BRIEF —
Each entry below is to be restated word for word, with no pictures carried over.
*** DATASET ***
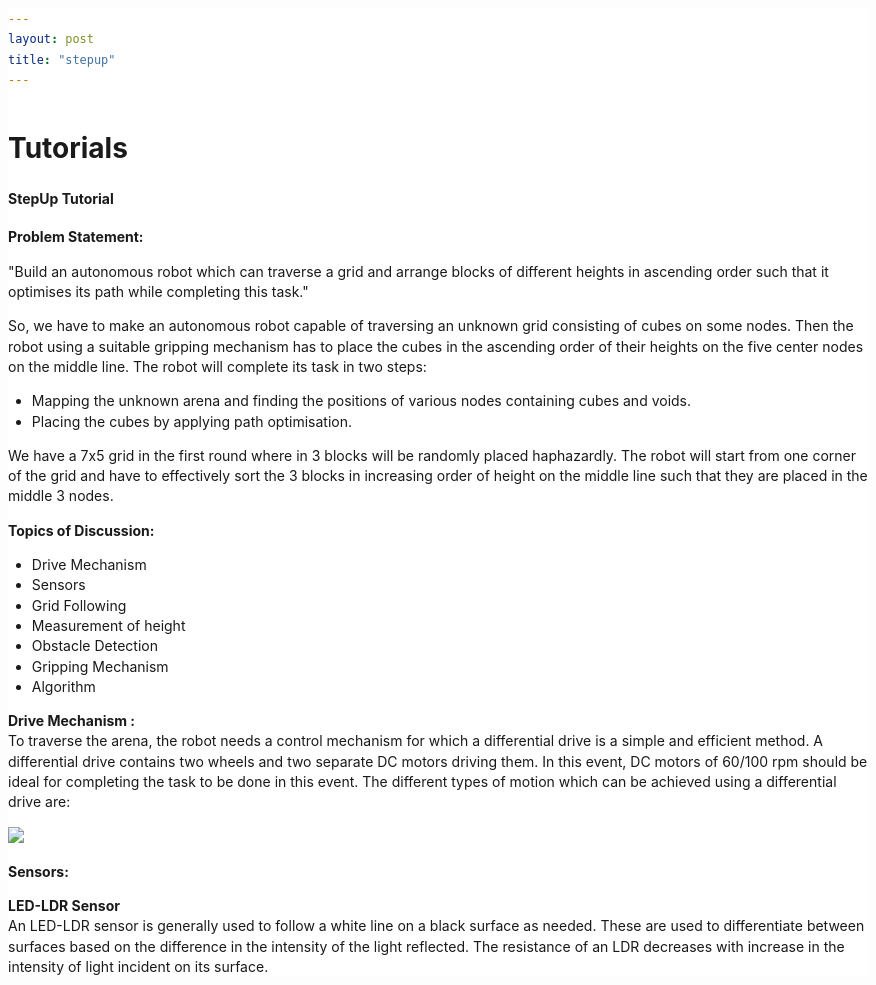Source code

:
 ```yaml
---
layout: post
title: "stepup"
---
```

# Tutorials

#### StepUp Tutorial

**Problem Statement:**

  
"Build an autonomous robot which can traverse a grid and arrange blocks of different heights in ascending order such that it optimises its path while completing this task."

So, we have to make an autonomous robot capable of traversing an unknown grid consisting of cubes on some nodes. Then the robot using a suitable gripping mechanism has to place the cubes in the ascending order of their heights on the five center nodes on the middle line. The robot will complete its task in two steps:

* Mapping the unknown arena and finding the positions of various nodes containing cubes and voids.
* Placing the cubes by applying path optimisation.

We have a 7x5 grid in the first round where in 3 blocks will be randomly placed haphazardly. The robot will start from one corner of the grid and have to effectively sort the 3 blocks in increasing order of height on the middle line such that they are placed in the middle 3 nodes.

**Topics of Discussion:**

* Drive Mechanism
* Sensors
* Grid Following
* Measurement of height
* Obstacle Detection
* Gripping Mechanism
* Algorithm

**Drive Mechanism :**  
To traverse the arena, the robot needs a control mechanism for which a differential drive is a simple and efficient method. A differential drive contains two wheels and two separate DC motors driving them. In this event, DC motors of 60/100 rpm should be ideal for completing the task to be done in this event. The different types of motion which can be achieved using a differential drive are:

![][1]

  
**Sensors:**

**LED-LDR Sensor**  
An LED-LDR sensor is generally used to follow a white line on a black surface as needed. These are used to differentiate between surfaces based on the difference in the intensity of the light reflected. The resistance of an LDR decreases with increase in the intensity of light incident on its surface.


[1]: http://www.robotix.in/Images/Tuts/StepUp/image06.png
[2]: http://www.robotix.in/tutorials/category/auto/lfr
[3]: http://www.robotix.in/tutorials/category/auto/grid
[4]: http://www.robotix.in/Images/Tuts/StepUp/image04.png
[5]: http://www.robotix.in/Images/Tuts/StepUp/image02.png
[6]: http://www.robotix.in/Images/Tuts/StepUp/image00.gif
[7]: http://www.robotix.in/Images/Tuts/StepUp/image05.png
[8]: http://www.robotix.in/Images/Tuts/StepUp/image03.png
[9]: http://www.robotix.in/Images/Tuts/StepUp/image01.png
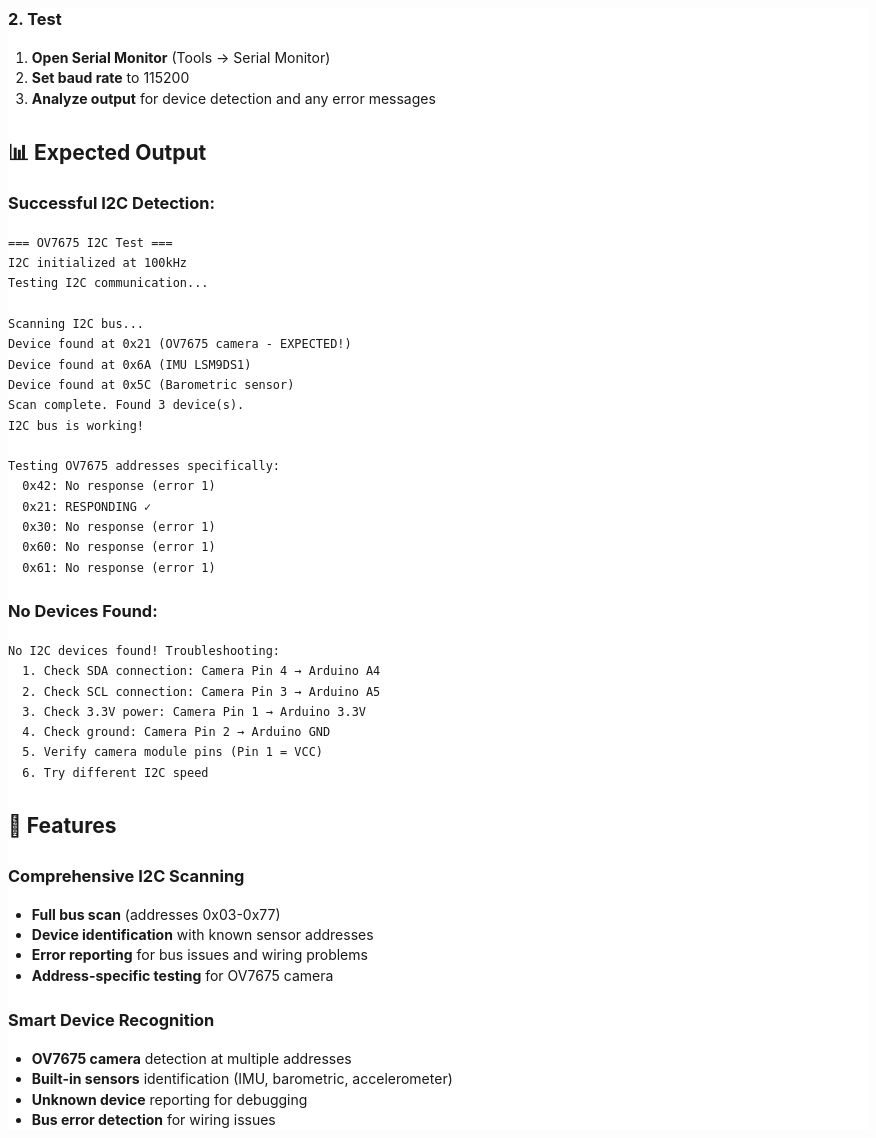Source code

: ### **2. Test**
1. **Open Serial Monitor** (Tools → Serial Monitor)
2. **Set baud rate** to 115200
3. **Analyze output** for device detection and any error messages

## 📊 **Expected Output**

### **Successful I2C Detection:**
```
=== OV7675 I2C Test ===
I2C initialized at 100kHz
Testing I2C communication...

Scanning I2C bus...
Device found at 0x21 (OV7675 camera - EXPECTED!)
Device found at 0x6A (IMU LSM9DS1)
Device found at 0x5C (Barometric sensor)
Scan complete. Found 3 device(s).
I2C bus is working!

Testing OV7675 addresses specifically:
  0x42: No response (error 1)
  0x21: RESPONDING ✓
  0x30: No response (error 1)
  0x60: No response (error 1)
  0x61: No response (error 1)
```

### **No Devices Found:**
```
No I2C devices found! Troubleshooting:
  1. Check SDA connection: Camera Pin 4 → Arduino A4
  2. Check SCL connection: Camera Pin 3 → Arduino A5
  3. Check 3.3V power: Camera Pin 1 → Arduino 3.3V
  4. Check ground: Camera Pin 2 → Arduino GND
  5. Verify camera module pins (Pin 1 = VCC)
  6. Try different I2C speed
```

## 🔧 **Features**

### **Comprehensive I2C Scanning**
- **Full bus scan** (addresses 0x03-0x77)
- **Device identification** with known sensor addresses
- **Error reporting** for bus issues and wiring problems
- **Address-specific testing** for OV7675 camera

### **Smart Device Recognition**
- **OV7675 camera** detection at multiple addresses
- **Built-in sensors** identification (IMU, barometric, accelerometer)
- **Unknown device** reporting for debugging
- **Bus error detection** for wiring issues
*** End of DATASET ***
REPLY —
Source code

:
 ```yaml
---
layout: post
title: "stepup"
---
```

# Tutorials

#### StepUp Tutorial

**Problem Statement:**

  
"Build an autonomous robot which can traverse a grid and arrange blocks of different heights in ascending order such that it optimises its path while completing this task."

So, we have to make an autonomous robot capable of traversing an unknown grid consisting of cubes on some nodes. Then the robot using a suitable gripping mechanism has to place the cubes in the ascending order of their heights on the five center nodes on the middle line. The robot will complete its task in two steps:

* Mapping the unknown arena and finding the positions of various nodes containing cubes and voids.
* Placing the cubes by applying path optimisation.

We have a 7x5 grid in the first round where in 3 blocks will be randomly placed haphazardly. The robot will start from one corner of the grid and have to effectively sort the 3 blocks in increasing order of height on the middle line such that they are placed in the middle 3 nodes.

**Topics of Discussion:**

* Drive Mechanism
* Sensors
* Grid Following
* Measurement of height
* Obstacle Detection
* Gripping Mechanism
* Algorithm

**Drive Mechanism :**  
To traverse the arena, the robot needs a control mechanism for which a differential drive is a simple and efficient method. A differential drive contains two wheels and two separate DC motors driving them. In this event, DC motors of 60/100 rpm should be ideal for completing the task to be done in this event. The different types of motion which can be achieved using a differential drive are:

![][1]

  
**Sensors:**

**LED-LDR Sensor**  
An LED-LDR sensor is generally used to follow a white line on a black surface as needed. These are used to differentiate between surfaces based on the difference in the intensity of the light reflected. The resistance of an LDR decreases with increase in the intensity of light incident on its surface.


[1]: http://www.robotix.in/Images/Tuts/StepUp/image06.png
[2]: http://www.robotix.in/tutorials/category/auto/lfr
[3]: http://www.robotix.in/tutorials/category/auto/grid
[4]: http://www.robotix.in/Images/Tuts/StepUp/image04.png
[5]: http://www.robotix.in/Images/Tuts/StepUp/image02.png
[6]: http://www.robotix.in/Images/Tuts/StepUp/image00.gif
[7]: http://www.robotix.in/Images/Tuts/StepUp/image05.png
[8]: http://www.robotix.in/Images/Tuts/StepUp/image03.png
[9]: http://www.robotix.in/Images/Tuts/StepUp/image01.png
Source code

: ### **2. Test**
1. **Open Serial Monitor** (Tools → Serial Monitor)
2. **Set baud rate** to 115200
3. **Analyze output** for device detection and any error messages

## 📊 **Expected Output**

### **Successful I2C Detection:**
```
=== OV7675 I2C Test ===
I2C initialized at 100kHz
Testing I2C communication...

Scanning I2C bus...
Device found at 0x21 (OV7675 camera - EXPECTED!)
Device found at 0x6A (IMU LSM9DS1)
Device found at 0x5C (Barometric sensor)
Scan complete. Found 3 device(s).
I2C bus is working!

Testing OV7675 addresses specifically:
  0x42: No response (error 1)
  0x21: RESPONDING ✓
  0x30: No response (error 1)
  0x60: No response (error 1)
  0x61: No response (error 1)
```

### **No Devices Found:**
```
No I2C devices found! Troubleshooting:
  1. Check SDA connection: Camera Pin 4 → Arduino A4
  2. Check SCL connection: Camera Pin 3 → Arduino A5
  3. Check 3.3V power: Camera Pin 1 → Arduino 3.3V
  4. Check ground: Camera Pin 2 → Arduino GND
  5. Verify camera module pins (Pin 1 = VCC)
  6. Try different I2C speed
```

## 🔧 **Features**

### **Comprehensive I2C Scanning**
- **Full bus scan** (addresses 0x03-0x77)
- **Device identification** with known sensor addresses
- **Error reporting** for bus issues and wiring problems
- **Address-specific testing** for OV7675 camera

### **Smart Device Recognition**
- **OV7675 camera** detection at multiple addresses
- **Built-in sensors** identification (IMU, barometric, accelerometer)
- **Unknown device** reporting for debugging
- **Bus error detection** for wiring issues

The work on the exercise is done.